**PROBLEM A**
In the weekly wrap-up, what date does open enrollment end?
**PROBLEM B**
From the weekly wrap-up, write out the passage from "Congress leaves without" to "early next month." word for word.

**EXTRACTED TEXT**
Weekly Wrap Up for the Week of December 15, 2025

Congress leaves without ACA subsidy deal, allowing Dems to strike
What’s happening: Congress left for the year without a deal to extend enhanced ACA subsidies, setting up potential 2026 premium spikes and a short window when lawmakers return before open enrollment ends Jan. 15. Democrats are positioning the lapse as an affordability failure; moderates are pushing procedural moves to force a vote early next month.
Why it matters: If subsidies lapse, hospitals could see more uninsured/underinsured patients and higher bad debt as premiums are expected to double on average in 2026. Politically, affordability will dominate messaging; health systems may be pulled into community conversations about coverage access and financial assistance.

**PROVIDED DATA**
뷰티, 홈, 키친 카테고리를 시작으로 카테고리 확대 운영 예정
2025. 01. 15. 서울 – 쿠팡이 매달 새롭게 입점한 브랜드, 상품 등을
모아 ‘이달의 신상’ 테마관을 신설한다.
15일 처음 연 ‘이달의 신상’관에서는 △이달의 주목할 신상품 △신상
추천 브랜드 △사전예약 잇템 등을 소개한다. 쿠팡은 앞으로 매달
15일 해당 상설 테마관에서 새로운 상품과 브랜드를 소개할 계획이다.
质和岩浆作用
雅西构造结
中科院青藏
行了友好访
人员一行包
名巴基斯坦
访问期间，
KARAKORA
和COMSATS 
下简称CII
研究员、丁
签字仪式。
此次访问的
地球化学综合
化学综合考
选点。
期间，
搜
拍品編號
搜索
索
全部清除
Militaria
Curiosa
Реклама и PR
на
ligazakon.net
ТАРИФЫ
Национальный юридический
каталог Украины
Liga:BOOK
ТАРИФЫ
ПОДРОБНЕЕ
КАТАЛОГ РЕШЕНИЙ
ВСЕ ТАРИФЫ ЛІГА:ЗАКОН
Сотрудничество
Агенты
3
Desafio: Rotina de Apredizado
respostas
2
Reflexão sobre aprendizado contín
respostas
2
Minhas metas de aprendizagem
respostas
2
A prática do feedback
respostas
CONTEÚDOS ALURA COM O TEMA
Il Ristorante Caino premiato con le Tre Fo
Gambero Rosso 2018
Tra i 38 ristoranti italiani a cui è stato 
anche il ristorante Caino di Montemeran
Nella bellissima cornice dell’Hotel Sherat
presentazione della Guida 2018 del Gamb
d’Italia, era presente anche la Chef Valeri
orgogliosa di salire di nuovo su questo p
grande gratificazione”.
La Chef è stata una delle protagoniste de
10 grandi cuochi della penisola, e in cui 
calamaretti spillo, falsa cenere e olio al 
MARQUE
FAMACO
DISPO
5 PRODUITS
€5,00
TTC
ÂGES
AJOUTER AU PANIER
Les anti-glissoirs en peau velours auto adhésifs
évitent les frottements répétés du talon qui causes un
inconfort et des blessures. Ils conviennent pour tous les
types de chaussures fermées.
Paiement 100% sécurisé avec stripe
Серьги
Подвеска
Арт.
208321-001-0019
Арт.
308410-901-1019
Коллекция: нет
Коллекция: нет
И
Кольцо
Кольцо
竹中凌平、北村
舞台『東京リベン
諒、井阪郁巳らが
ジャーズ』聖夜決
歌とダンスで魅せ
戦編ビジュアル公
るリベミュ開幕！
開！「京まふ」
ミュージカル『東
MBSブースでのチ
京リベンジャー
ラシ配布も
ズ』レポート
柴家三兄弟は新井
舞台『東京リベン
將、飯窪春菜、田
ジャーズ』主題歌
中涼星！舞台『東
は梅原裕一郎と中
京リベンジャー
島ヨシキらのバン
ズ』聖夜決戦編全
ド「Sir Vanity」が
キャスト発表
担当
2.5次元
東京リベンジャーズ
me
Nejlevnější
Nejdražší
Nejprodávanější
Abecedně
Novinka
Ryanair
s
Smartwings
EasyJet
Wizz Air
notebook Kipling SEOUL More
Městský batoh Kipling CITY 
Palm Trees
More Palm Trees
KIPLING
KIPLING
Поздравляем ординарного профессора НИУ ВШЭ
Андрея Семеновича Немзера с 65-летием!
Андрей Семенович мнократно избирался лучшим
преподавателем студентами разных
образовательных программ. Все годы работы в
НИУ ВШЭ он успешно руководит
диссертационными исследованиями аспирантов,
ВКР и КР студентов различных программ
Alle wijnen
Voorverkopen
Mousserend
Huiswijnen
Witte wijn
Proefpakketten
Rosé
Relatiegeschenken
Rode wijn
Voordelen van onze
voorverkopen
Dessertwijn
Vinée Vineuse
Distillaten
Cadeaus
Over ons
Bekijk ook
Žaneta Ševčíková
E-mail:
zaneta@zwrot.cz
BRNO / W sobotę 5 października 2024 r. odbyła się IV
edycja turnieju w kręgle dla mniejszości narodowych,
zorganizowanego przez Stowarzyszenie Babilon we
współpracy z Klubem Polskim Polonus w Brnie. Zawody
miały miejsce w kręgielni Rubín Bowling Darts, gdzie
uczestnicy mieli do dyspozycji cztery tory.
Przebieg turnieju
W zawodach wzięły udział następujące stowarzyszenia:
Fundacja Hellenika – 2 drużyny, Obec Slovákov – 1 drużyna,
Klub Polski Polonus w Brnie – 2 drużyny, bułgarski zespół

**EXPECTED OUTPUT A**
Open enrollment ends Jan. 15.

**EXPECTED OUTPUT B**
Congress leaves without ACA subsidy deal, allowing Dems to strike
What’s happening: Congress left for the year without a deal to extend enhanced ACA subsidies, setting up potential 2026 premium spikes and a short window when lawmakers return before open enrollment ends Jan. 15. Democrats are positioning the lapse as an affordability failure; moderates are pushing procedural moves to force a vote early next month.